For the most part, these two cards operate from an identical feature foundation. Both support DirectX 12 Ultimate and ray tracing, meaning neither cuts corners on modern rendering capabilities — DX12 Ultimate specifically guarantees hardware-level support for ray tracing, variable rate shading, and mesh shaders, so both cards are fully equipped for current and near-future game engines. The shared support for FSR4 (AMD's latest upscaling generation) is equally significant: FSR4 brings improved image reconstruction that can meaningfully boost frame rates with minimal visual quality loss, and neither card has an edge here since both include it. Neither supports DLSS, which is expected given these are AMD products.
AMD SAM (Smart Access Memory) is present on both cards, which allows a compatible AMD or supported Intel CPU to access the full VRAM pool rather than a limited 256MB window — a feature that can provide a measurable frame rate uplift in SAM-optimized titles. Both cards also top out at 4 supported displays, making them equally capable for multi-monitor productivity or gaming setups.

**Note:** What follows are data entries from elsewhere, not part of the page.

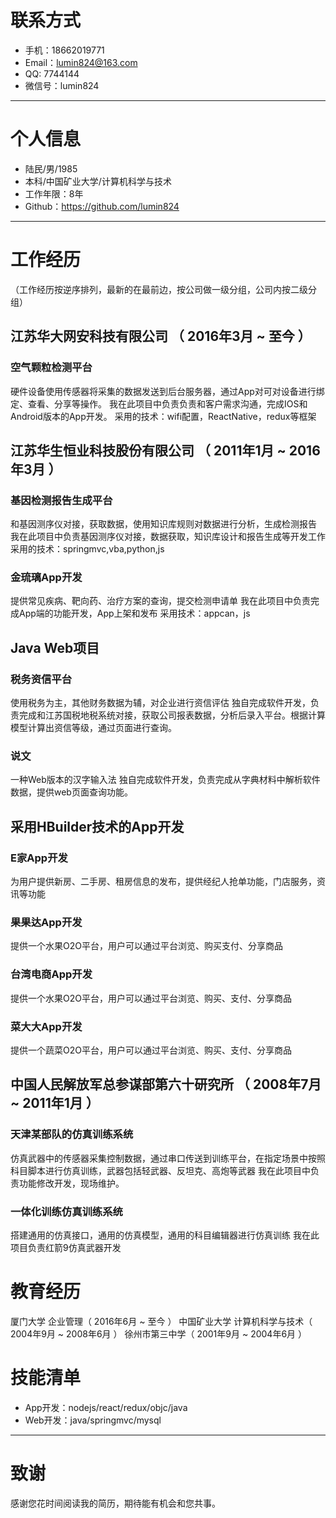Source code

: # 联系方式

- 手机：18662019771
- Email：lumin824@163.com
- QQ: 7744144
- 微信号：lumin824

---

# 个人信息

 - 陆民/男/1985 
 - 本科/中国矿业大学/计算机科学与技术 
 - 工作年限：8年
 - Github：https://github.com/lumin824

---

# 工作经历
（工作经历按逆序排列，最新的在最前边，按公司做一级分组，公司内按二级分组）

## 江苏华大网安科技有限公司 （ 2016年3月 ~ 至今 ）

### 空气颗粒检测平台 
硬件设备使用传感器将采集的数据发送到后台服务器，通过App对可对设备进行绑定、查看、分享等操作。
我在此项目中负责负责和客户需求沟通，完成IOS和Android版本的App开发。
采用的技术：wifi配置，ReactNative，redux等框架

## 江苏华生恒业科技股份有限公司 （ 2011年1月 ~ 2016年3月 ）

### 基因检测报告生成平台
和基因测序仪对接，获取数据，使用知识库规则对数据进行分析，生成检测报告
我在此项目中负责基因测序仪对接，数据获取，知识库设计和报告生成等开发工作
采用的技术：springmvc,vba,python,js

### 金琉璃App开发 
提供常见疾病、靶向药、治疗方案的查询，提交检测申请单
我在此项目中负责完成App端的功能开发，App上架和发布
采用技术：appcan，js

## Java Web项目
### 税务资信平台
使用税务为主，其他财务数据为辅，对企业进行资信评估
独自完成软件开发，负责完成和江苏国税地税系统对接，获取公司报表数据，分析后录入平台。根据计算模型计算出资信等级，通过页面进行查询。

### 说文
一种Web版本的汉字输入法
独自完成软件开发，负责完成从字典材料中解析软件数据，提供web页面查询功能。


## 采用HBuilder技术的App开发
### E家App开发
为用户提供新房、二手房、租房信息的发布，提供经纪人抢单功能，门店服务，资讯等功能

### 果果达App开发
提供一个水果O2O平台，用户可以通过平台浏览、购买支付、分享商品

### 台湾电商App开发
提供一个水果O2O平台，用户可以通过平台浏览、购买、支付、分享商品

### 菜大大App开发
提供一个蔬菜O2O平台，用户可以通过平台浏览、购买、支付、分享商品
 
 
## 中国人民解放军总参谋部第六十研究所 （ 2008年7月 ~ 2011年1月 ）
### 天津某部队的仿真训练系统
仿真武器中的传感器采集控制数据，通过串口传送到训练平台，在指定场景中按照科目脚本进行仿真训练，武器包括轻武器、反坦克、高炮等武器
我在此项目中负责功能修改开发，现场维护。

### 一体化训练仿真训练系统
搭建通用的仿真接口，通用的仿真模型，通用的科目编辑器进行仿真训练
我在此项目负责红箭9仿真武器开发

# 教育经历
厦门大学 企业管理（ 2016年6月 ~ 至今 ）
中国矿业大学 计算机科学与技术（ 2004年9月 ~ 2008年6月 ）
徐州市第三中学（ 2001年9月 ~ 2004年6月 ）


# 技能清单

- App开发：nodejs/react/redux/objc/java
- Web开发：java/springmvc/mysql

---

# 致谢
感谢您花时间阅读我的简历，期待能有机会和您共事。
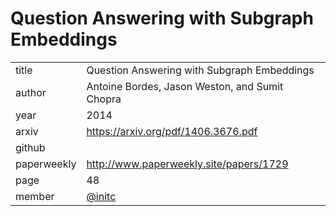 # Question Answering with Subgraph Embeddings

|  |  |
| :--- | :--- |
| title | Question Answering with Subgraph Embeddings |
| author | Antoine Bordes, Jason Weston, and Sumit Chopra |
| year | 2014 |
| arxiv |   https://arxiv.org/pdf/1406.3676.pdf |
| github |  |
| paperweekly | http://www.paperweekly.site/papers/1729 |
| page | 48 |
| member | [@initc](https://github.com/initc) |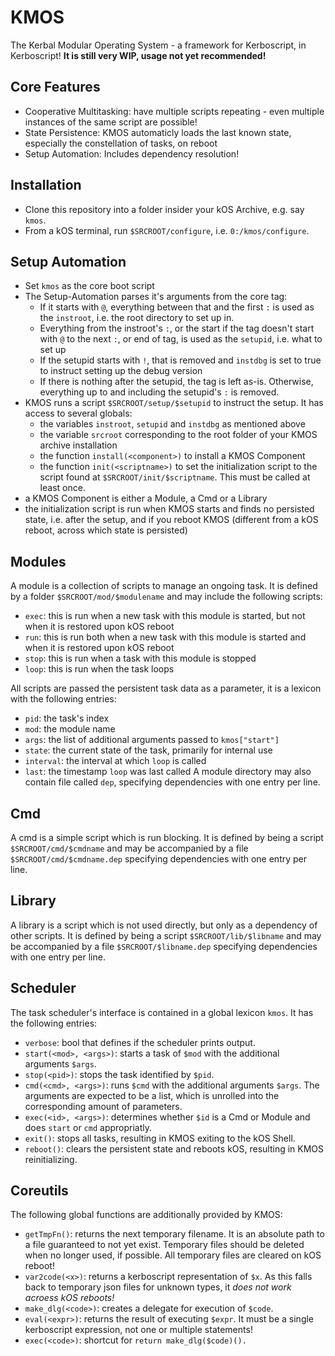# KMOS
The Kerbal Modular Operating System - a framework for Kerboscript, in Kerboscript!
**It is still very WIP, usage not yet recommended!**

## Core Features
- Cooperative Multitasking: have multiple scripts repeating - even multiple instances of the same script are possible!
- State Persistence: KMOS automaticly loads the last known state, especially the constellation of tasks, on reboot
- Setup Automation: Includes dependency resolution!

## Installation
- Clone this repository into a folder insider your kOS Archive, e.g. say `kmos`.
- From a kOS terminal, run `$SRCROOT/configure`, i.e. `0:/kmos/configure`.

## Setup Automation
- Set `kmos` as the core boot script
- The Setup-Automation parses it's arguments from the core tag:
  - If it starts with `@`, everything between that and the first `:` is used as the `instroot`, i.e. the root directory to set up in.
  - Everything from the instroot's `:`, or the start if the tag doesn't start with `@` to the next `:`, or end of tag, is used as the `setupid`, i.e. what to set up
  - If the setupid starts with `!`, that is removed and `instdbg` is set to true to instruct setting up the debug version
  - If there is nothing after the setupid, the tag is left as-is. Otherwise, everything up to and including the setupid's `:` is removed.
- KMOS runs a script `$SRCROOT/setup/$setupid` to instruct the setup. It has access to several globals:
  - the variables `instroot`, `setupid` and `instdbg` as mentioned above
  - the variable `srcroot` corresponding to the root folder of your KMOS archive installation
  - the function `install(<component>)` to install a KMOS Component
  - the function `init(<scriptname>)` to set the initialization script to the script found at `$SRCROOT/init/$scriptname`. This must be called at least once.
- a KMOS Component is either a Module, a Cmd or a Library
- the initialization script is run when KMOS starts and finds no persisted state, i.e. after the setup, and if you reboot KMOS (different from a kOS reboot, across which state is persisted)
  
## Modules
A module is a collection of scripts to manage an ongoing task. It is defined by a folder `$SRCROOT/mod/$modulename` and may include the following scripts:
 - `exec`: this is run when a new task with this module is started, but not when it is restored upon kOS reboot
 - `run`: this is run both when a new task with this module is started and when it is restored upon kOS reboot
 - `stop`: this is run when a task with this module is stopped
 - `loop`: this is run when the task loops

All scripts are passed the persistent task data as a parameter, it is a lexicon with the following entries:
 - `pid`: the task's index
 - `mod`: the module name
 - `args`: the list of additional arguments passed to `kmos["start"]`
 - `state`: the current state of the task, primarily for internal use
 - `interval`: the interval at which `loop` is called
 - `last`: the timestamp `loop` was last called
A module directory may also contain file called `dep`, specifying dependencies with one entry per line.

## Cmd
A cmd is a simple script which is run blocking. It is defined by being a script `$SRCROOT/cmd/$cmdname` and may be accompanied by a file `$SRCROOT/cmd/$cmdname.dep` specifying dependencies with one entry per line.

## Library
A library is a script which is not used directly, but only as a dependency of other scripts. It is defined by being a script `$SRCROOT/lib/$libname` and may be accompanied by a file `$SRCROOT/$libname.dep` specifying dependencies with one entry per line.

## Scheduler
The task scheduler's interface is contained in a global lexicon `kmos`. It has the following entries:
- `verbose`: bool that defines if the scheduler prints output.
- `start(<mod>, <args>)`: starts a task of `$mod` with the additional arguments `$args`.
- `stop(<pid>)`: stops the task identified by `$pid`.
- `cmd(<cmd>, <args>)`: runs `$cmd` with the additional arguments `$args`. The arguments are expected to be a list, which is unrolled into the corresponding amount of parameters.
- `exec(<id>, <args>)`: determines whether `$id` is a Cmd or Module and does `start` or `cmd` appropriatly.
- `exit()`: stops all tasks, resulting in KMOS exiting to the kOS Shell.
- `reboot()`: clears the persistent state and reboots kOS, resulting in KMOS reinitializing.

## Coreutils
The following global functions are additionally provided by KMOS:
- `getTmpFn()`: returns the next temporary filename. It is an absolute path to a file guaranteed to not yet exist. Temporary files should be deleted when no longer used, if possible. All temporary files are cleared on kOS reboot!
- `var2code(<x>)`: returns a kerboscript representation of `$x`. As this falls back to temporary json files for unknown types, it *does not work acroess kOS reboots!*
- `make_dlg(<code>)`: creates a delegate for execution of `$code`.
- `eval(<expr>)`: returns the result of executing `$expr`. It must be a single kerboscript expression, not one or multiple statements!
- `exec(<code>)`: shortcut for `return make_dlg($code)().`
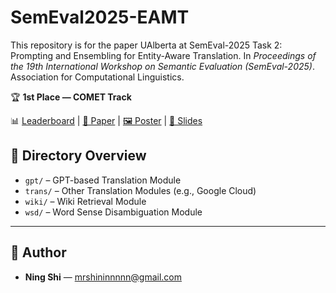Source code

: # SemEval2025-EAMT
This repository is for the paper UAlberta at SemEval-2025 Task 2: Prompting and Ensembling for Entity-Aware Translation. In *Proceedings of the 19th International Workshop on Semantic Evaluation (SemEval-2025)*. Association for Computational Linguistics.

🏆 **1st Place — COMET Track**  

📊 [Leaderboard](https://huggingface.co/spaces/sapienzanlp/ea-mt-leaderboard) | [📄 Paper]() | [🖼️ Poster]() | [📑 Slides]()

## 📁 Directory Overview

- `gpt/` – GPT-based Translation Module  
- `trans/` – Other Translation Modules (e.g., Google Cloud)
- `wiki/` – Wiki Retrieval Module  
- `wsd/` – Word Sense Disambiguation Module

---

## 👥 Author

- **Ning Shi** — <mrshininnnnn@gmail.com>
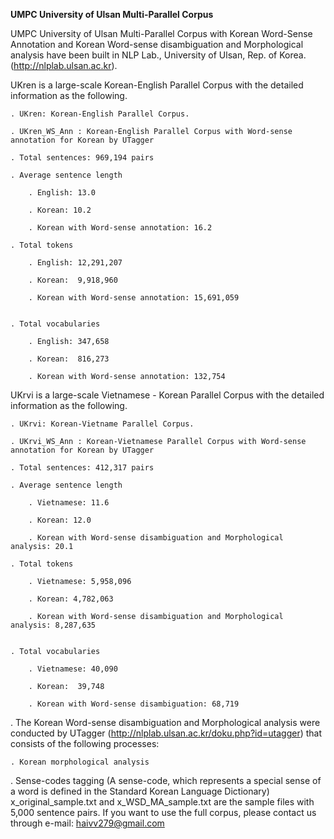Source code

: <b size="3">UMPC University of Ulsan Multi-Parallel Corpus</b>

UMPC University of Ulsan Multi-Parallel Corpus with Korean Word-Sense Annotation and Korean Word-sense disambiguation and Morphological analysis have been built in NLP Lab., University of Ulsan, Rep. of Korea. (http://nlplab.ulsan.ac.kr).


UKren is a large-scale Korean-English Parallel Corpus with the detailed information as the following.
	
	. UKren: Korean-English Parallel Corpus.
	
	. UKren_WS_Ann : Korean-English Parallel Corpus with Word-sense annotation for Korean by UTagger
	
	. Total sentences: 969,194 pairs	
		
	. Average sentence length
	
		. English: 13.0
		
		. Korean: 10.2
		
		. Korean with Word-sense annotation: 16.2
		
	. Total tokens
	
		. English: 12,291,207
		
		. Korean:  9,918,960
		
		. Korean with Word-sense annotation: 15,691,059
		
	
	. Total vocabularies
	
		. English: 347,658
		
		. Korean:  816,273
		
		. Korean with Word-sense annotation: 132,754

UKrvi is a large-scale Vietnamese - Korean Parallel Corpus with the detailed information as the following.
	
	. UKrvi: Korean-Vietname Parallel Corpus.
	
	. UKrvi_WS_Ann : Korean-Vietnamese Parallel Corpus with Word-sense annotation for Korean by UTagger

	. Total sentences: 412,317 pairs	

	. Average sentence length

		. Vietnamese: 11.6

		. Korean: 12.0

		. Korean with Word-sense disambiguation and Morphological analysis: 20.1

	. Total tokens

		. Vietnamese: 5,958,096

		. Korean: 4,782,063

		. Korean with Word-sense disambiguation and Morphological analysis: 8,287,635


	. Total vocabularies

		. Vietnamese: 40,090

		. Korean:  39,748

		. Korean with Word-sense disambiguation: 68,719

		
		

. The Korean Word-sense disambiguation and Morphological analysis were conducted by UTagger (http://nlplab.ulsan.ac.kr/doku.php?id=utagger) that consists of the following processes:

	. Korean morphological analysis

	
	
. Sense-codes tagging (A sense-code, which represents a special sense of a word is defined in the Standard Korean Language Dictionary)
x_original_sample.txt and x_WSD_MA_sample.txt are the sample files with 5,000 sentence pairs. If you want to use the full corpus, please contact us through e-mail: haivv279@gmail.com

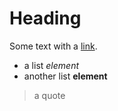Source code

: # Heading

Some text with a [link](http://example.org "alt").

* a list _element_
* another list __element__

> a quote
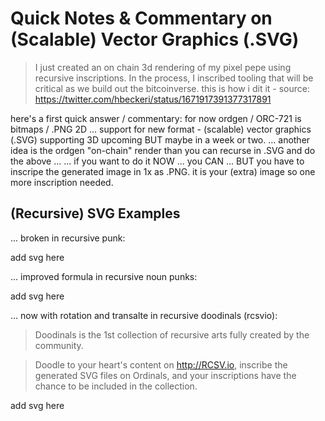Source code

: # Quick Notes & Commentary on (Scalable) Vector Graphics (.SVG)


> I just created an on chain 3d rendering of my pixel pepe using recursive inscriptions. In the process, I inscribed  tooling that will be critical as we build out the bitcoinverse.  this is how i dit it - source: https://twitter.com/hbeckeri/status/1671917391377317891


here's a first quick answer / commentary:   for now ordgen / ORC-721  is bitmaps / .PNG  2D   ... support for new format - (scalable) vector graphics (.SVG) supporting 3D upcoming   BUT maybe in a week or two.
... another idea is the ordgen "on-chain" render than you can recurse in .SVG  and do the above ...
... if you want to do it NOW ... you CAN ... BUT you have to inscripe the generated image in 1x as .PNG.  it is your (extra) image so one more inscription needed.





## (Recursive) SVG Examples

... broken in recursive punk:

 add svg here


... improved formula in recursive noun punks:

 add svg here



...  now with rotation and transalte in recursive doodinals (rcsvio):

> Doodinals is the 1st collection of recursive arts fully created by the community.

> Doodle to your heart's content on http://RCSV.io,
> inscribe the generated SVG files on Ordinals,
> and your inscriptions have the chance to be included in the collection.

 add svg here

The only concrete differentiator in this group is RGB lighting: the Asus TUF RX 9070 OC includes it, while the Sapphire Pulse RX 9070 XT does not. Whether this registers as an advantage depends entirely on the buyer — for those building an aesthetically coordinated system, the Asus TUF holds a minor edge; for those indifferent to lighting, it is irrelevant. Functionally, the two cards are tied across every meaningful feature, and neither holds a software or API capability lead over the other.